According to PTM, Pakistan has been using tribal areas to hide their ‘good jihadis’ and made the locals live in a climate of pure terror. And, while the so-called ‘peace talks’ with Taliban progress, they are again all over the place, issuing orders to the local population to forbid music, polio vaccinations and women from going out by themselves. Indeed, allowing Dawar and Wazir to speak or only to join the Parliament session, would have been risky. They could have exposed the situation of their land, of their constituency. And maybe highlighted also that, according to local NGOs, in the month of July, thirty bodies have been recovered in Balochistan and the Army carried out eighty military operations. Eighty, against Pakistani citizens, including women and children.
Maybe, but just maybe, in front of Mohsin and Ali the Parliament would have felt a bit embarrassed to condemn the house arrest of Kashmiri politicians. Maybe, but just maybe, when Imran Khan appealed to the world to protect Kashmiris saying: “If the world does not act now, if the so-called developed world does not uphold its own laws, then things will go to a placeā¦that will damage the whole world.” they could have mistaken him and thought he was finally, at the end, talking of Balochistan and Waziristan.

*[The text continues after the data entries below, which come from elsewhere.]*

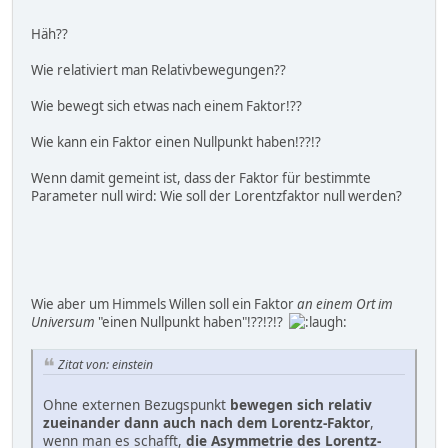
Häh??
Wie relativiert man Relativbewegungen??
Wie bewegt sich etwas nach einem Faktor!??
Wie kann ein Faktor einen Nullpunkt haben!??!?
Wenn damit gemeint ist, dass der Faktor für bestimmte
Parameter null wird: Wie soll der Lorentzfaktor null werden?
Wie aber um Himmels Willen soll ein Faktor
an einem Ort im
Universum
"einen Nullpunkt haben"!??!?!?
Zitat von: einstein
Ohne externen Bezugspunkt
bewegen sich relativ
zueinander dann auch nach dem Lorentz-Faktor
,
wenn man es schafft,
die Asymmetrie des Lorentz-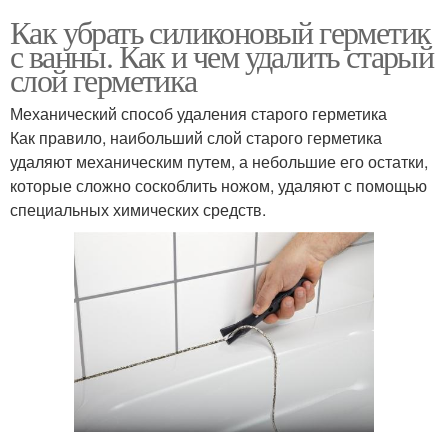
Как убрать силиконовый герметик
с ванны. Как и чем удалить старый
слой герметика
Механический способ удаления старого герметика
Как правило, наибольший слой старого герметика
удаляют механическим путем, а небольшие его остатки,
которые сложно соскоблить ножом, удаляют с помощью
специальных химических средств.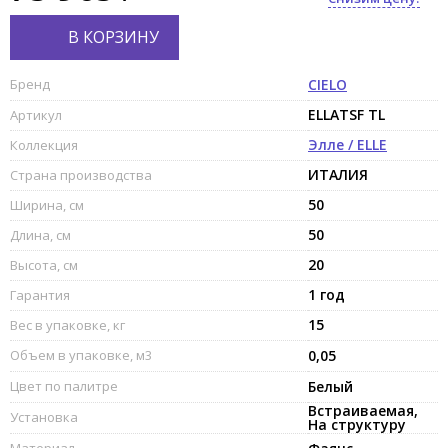
В КОРЗИНУ
Бренд
CIELO
ELLATSF TL
Артикул
Элле / ELLE
Коллекция
ИТАЛИЯ
Страна производства
50
Ширина, см
50
Длина, см
20
Высота, см
1 год
Гарантия
15
Вес в упаковке, кг
Объем в упаковке, м3
0,05
Цвет по палитре
Белый
Встраиваемая,
Установка
На структуру
Материал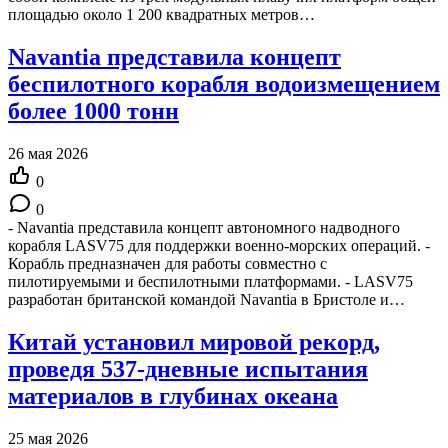
площадью около 1 200 квадратных метров…
Navantia представила концепт
беспилотного корабля водоизмещением
более 1000 тонн
26 мая 2026
0
0
- Navantia представила концепт автономного надводного
корабля LASV75 для поддержки военно-морских операций. -
Корабль предназначен для работы совместно с
пилотируемыми и беспилотными платформами. - LASV75
разработан британской командой Navantia в Бристоле и…
Китай установил мировой рекорд,
проведя 537-дневные испытания
материалов в глубинах океана
25 мая 2026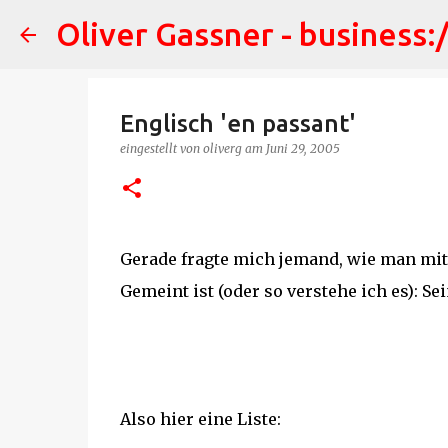
Oliver Gassner - business:
Englisch 'en passant'
eingestellt von
oliverg
am
Juni 29, 2005
Gerade fragte mich jemand, wie man mit
Gemeint ist (oder so verstehe ich es): S
Also hier eine Liste:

When the Parliament was discussing the situation in Kashmir and the detention of Yasin Malik, they could maybe, but just maybe, point out that in Pakistan Administered Kashmir Yasin Malik’s party is banned from elections and party workers charged with treason. Charity starts at home or, to say with the words of New Testament: “We must not look at the speck in our brother’s eye when we miss the plank in our own” (Matthew, 7-3)
Disclaimer: The views expressed in this column are strictly those of the author.